QUÉ SE PIDE: Continúa la columna de opinión sobre la doctrina del shock a partir de su última oración.

TEXTO BASE:
++++
CAROLINA ESCOBAR SARTI La terapia de shock castra la capacidad de cuestionar, condición inherente al ser humano consciente y libre. Sin embargo, Milton Friedman, el ideólogo del capitalismo moderno, usó la terapia de shock como la base principal para desarrollar su teoría del “capitalismo del desastre”. Lo traigo a colación por el tema de Libia, que es tan oscuro, tan complejo y tan sucio, como la doble moral de la política exterior de las grandes potencias.
El contexto en el que Friedman sitúa su terapia es aquel que manda que el Gobierno esté allí, principalmente, para facilitar el crecimiento de la empresa privada y servirle de guardián al gran capital. Como se supone que lo producido por la empresa privada se derramará, generosamente, hacia el resto de la población, el problema queda —en teoría— resuelto. Pero la realidad se ha encargado de mostrarnos que las cosas son muy diferentes, y que esa práctica capitalista depredadora solo ha servido para debilitar a los Estados y ahondar la brecha entre riqueza y pobreza. Este es el caldo de cultivo para innumerables revueltas sociales en todo el planeta.
Parece que los pueblos no están muy dispuestos a ceder ni un milímetro de las magras conquistas sociales alcanzadas con tanto trabajo. Por ello Friedman se ingenió esta “Doctrina del Shock”, como señala Naomi Klein en el libro del mismo nombre. Este método se basa en aprovechar el impacto producido por cualquier desastre que se dé en una sociedad, sea este natural, producido por el ser humano o hasta artificial e inexistente, a partir de cualquier especulación y crecido en los medios de comunicación. Conditio sine qua non de este método es que el desastre —real o ficticio— impacte tan duro en las poblaciones que la gente regrese a un estado emocional infantil, donde se sienta insegura y dependiente, lista para ser rescatada.
++++
Entradas de datos recopiladas:
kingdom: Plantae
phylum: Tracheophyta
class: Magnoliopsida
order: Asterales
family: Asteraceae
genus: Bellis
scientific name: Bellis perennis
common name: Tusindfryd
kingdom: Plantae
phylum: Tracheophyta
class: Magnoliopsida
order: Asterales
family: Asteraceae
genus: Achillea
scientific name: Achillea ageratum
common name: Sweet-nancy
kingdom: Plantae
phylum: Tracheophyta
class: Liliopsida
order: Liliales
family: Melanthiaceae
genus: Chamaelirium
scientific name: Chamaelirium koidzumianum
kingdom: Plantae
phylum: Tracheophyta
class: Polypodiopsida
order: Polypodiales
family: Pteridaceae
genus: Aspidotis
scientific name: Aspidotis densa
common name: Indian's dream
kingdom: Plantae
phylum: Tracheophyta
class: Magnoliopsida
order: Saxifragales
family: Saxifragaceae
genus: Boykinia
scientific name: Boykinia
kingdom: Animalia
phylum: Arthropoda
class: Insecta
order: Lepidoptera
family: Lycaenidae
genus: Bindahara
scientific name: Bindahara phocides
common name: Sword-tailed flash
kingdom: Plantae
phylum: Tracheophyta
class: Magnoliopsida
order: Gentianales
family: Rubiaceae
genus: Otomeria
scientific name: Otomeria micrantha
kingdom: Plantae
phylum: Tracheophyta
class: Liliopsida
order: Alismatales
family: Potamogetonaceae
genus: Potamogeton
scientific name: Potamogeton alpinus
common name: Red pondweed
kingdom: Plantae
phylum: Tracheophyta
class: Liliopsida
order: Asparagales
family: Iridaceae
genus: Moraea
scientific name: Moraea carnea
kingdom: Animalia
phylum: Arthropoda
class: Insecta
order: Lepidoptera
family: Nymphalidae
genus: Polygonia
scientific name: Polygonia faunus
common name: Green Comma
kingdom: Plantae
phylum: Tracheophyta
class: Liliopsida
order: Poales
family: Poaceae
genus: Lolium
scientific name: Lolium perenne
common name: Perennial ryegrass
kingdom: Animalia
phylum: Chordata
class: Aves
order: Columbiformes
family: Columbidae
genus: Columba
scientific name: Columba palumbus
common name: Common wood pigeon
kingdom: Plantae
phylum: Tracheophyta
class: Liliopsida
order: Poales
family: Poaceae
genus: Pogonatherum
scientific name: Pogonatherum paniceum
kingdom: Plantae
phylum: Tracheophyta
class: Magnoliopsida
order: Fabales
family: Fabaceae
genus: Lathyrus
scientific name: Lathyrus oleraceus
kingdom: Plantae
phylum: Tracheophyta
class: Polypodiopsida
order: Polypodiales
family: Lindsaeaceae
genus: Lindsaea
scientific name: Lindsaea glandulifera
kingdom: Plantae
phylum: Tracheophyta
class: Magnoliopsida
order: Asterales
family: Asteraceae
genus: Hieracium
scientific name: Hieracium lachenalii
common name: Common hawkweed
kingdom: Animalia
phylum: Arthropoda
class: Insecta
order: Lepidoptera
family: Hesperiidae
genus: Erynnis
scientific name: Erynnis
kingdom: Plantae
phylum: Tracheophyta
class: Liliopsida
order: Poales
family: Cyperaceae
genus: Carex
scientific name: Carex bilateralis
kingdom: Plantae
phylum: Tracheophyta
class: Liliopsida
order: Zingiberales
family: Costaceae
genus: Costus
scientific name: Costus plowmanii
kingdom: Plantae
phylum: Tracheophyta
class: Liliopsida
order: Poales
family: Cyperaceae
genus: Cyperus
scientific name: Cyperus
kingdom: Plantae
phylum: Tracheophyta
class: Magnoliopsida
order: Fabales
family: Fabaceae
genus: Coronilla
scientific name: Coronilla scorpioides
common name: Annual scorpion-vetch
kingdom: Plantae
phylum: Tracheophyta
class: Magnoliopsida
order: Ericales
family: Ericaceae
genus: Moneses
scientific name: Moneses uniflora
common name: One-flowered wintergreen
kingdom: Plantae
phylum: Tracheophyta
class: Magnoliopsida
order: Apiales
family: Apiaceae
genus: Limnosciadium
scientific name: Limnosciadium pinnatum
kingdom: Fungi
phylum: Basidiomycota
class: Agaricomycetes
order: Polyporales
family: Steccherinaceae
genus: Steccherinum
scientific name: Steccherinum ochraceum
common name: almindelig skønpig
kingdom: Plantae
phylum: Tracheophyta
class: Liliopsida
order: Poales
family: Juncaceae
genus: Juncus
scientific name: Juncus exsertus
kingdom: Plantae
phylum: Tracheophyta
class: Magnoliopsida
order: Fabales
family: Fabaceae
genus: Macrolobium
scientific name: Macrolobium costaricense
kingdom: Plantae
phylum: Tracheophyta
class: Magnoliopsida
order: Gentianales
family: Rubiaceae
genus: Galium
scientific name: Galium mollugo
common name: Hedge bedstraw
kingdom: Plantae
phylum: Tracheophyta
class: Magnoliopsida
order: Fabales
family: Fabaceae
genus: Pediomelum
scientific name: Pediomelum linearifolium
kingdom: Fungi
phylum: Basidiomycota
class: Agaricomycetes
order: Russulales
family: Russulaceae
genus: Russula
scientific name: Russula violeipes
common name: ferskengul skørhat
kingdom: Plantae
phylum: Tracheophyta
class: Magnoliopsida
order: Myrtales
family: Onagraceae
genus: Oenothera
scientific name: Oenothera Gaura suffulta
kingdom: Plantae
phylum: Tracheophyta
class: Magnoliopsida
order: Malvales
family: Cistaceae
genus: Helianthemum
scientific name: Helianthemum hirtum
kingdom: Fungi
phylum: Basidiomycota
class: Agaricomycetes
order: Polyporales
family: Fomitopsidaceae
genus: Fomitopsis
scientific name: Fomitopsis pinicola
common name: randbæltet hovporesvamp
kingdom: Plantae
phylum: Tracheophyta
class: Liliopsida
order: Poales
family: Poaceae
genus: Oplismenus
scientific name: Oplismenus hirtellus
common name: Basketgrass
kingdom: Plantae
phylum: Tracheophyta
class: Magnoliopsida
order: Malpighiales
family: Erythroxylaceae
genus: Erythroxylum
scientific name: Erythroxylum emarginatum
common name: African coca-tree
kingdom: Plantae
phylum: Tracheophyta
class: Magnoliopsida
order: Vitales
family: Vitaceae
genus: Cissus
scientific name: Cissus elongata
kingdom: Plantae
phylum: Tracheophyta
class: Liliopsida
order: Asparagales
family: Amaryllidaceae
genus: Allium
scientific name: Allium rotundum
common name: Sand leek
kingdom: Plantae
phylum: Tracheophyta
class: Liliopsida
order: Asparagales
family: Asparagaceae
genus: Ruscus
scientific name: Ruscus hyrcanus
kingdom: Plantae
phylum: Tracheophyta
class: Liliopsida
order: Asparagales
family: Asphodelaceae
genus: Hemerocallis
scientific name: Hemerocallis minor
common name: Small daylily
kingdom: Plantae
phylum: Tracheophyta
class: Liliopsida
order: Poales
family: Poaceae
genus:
++++
RESPUESTA ESCRITA:
Desde esa perspectiva, lo mismo dan las revueltas en Libia que la violencia cotidiana en Guatemala. En momentos de desastres como estos es cuando entra Friedman con su teoría. Es por esa mínima grieta de vacilación e incertidumbre que se cuela el sistema capitalista, caníbal en esencia. Por esa fisura y con una rapidez inusitada se instalan las empresas privadas, se empequeñece el Estado y se privatiza hasta la vía pública. Así entraron en Guatemala las mineras y petroleras, entre otras empresas transnacionales y nacionales que ahora justifican sus devastadores modelos en medio del vacío dejado por el Estado. Así querrán entrar en Libia los eternos arrebatadores del petróleo y el gas natural.
Los feligreses de Friedman que hoy administran tantos países imponen luego medidas económicas que todo el mundo tiene que aceptar, porque “es mejor tener un trabajo mal pagado que no tenerlo”. Lo pide la macroeconomía, alegan, y la posibilidad de subir los niveles de producción. Entonces todos los servicios públicos que generan ganancias millonarias pasan a manos privadas que, por supuesto, nada tienen que ver con cooperativas y mucho con grandes corporaciones. Inmediatamente surgen las leyes para proteger estos capitales habidos tan avorazadamente. ¿O no es en un contexto así que surge la Ley de Bancos en Guatemala?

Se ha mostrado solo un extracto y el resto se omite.